- _YOUR TASKS_
[a] Answer these questions using the patch.
(i) Which issue number does the change contribute to?
(ii) How many times was `aggregateSparkMetricsBySql` being called?
(iii) How many insertions and how many deletions does the change make?
[b] Transcribe the patch word for word, everything from "From b218a23ba0a1c32915abebfa0839131de88eb7cb Mon" down to "Signed-off-by: Ahmed Hussein (amahussein)".

- _EXERCISE PASSAGE_
From b218a23ba0a1c32915abebfa0839131de88eb7cb Mon Sep 17 00:00:00 2001
From: "Ahmed Hussein (amahussein)"
Date: Fri, 13 Dec 2024 14:40:11 -0600
Subject: [PATCH] Deduplicate calls to aggregateSparkMetricsBySql
Signed-off-by: Ahmed Hussein (amahussein)
Contributes to #1461
AppSparkMetricsAnalyzer was calling `aggregateSparkMetricsBySql` twice.
This code change eleiminates this redundancy to save CPU time and memory
allocations.
---
.../spark/rapids/tool/analysis/AppSparkMetricsAggTrait.scala | 5 +++--
1 file changed, 3 insertions(+), 2 deletions(-)

Stored items
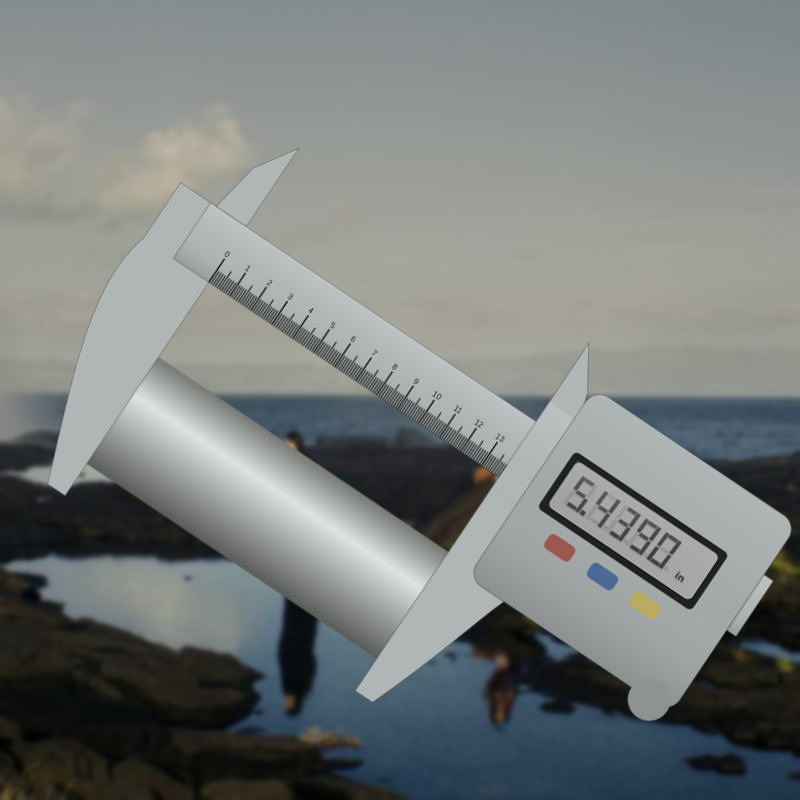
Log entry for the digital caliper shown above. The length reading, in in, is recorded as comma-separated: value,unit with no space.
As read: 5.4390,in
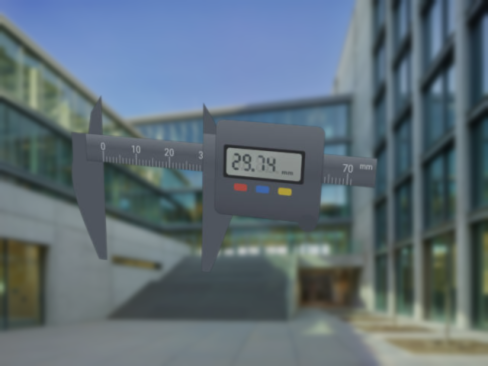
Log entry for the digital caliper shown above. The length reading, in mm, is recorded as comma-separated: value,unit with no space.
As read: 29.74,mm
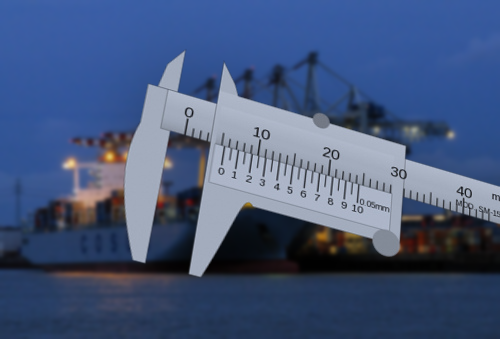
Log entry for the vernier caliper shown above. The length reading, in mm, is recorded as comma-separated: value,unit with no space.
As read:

- _RESULTS BY TASK_
[a]
(i) #1461
(ii) Twice
(iii) 3 insertions and 2 deletions

[b]
From b218a23ba0a1c32915abebfa0839131de88eb7cb Mon Sep 17 00:00:00 2001
From: "Ahmed Hussein (amahussein)"
Date: Fri, 13 Dec 2024 14:40:11 -0600
Subject: [PATCH] Deduplicate calls to aggregateSparkMetricsBySql
Signed-off-by: Ahmed Hussein (amahussein)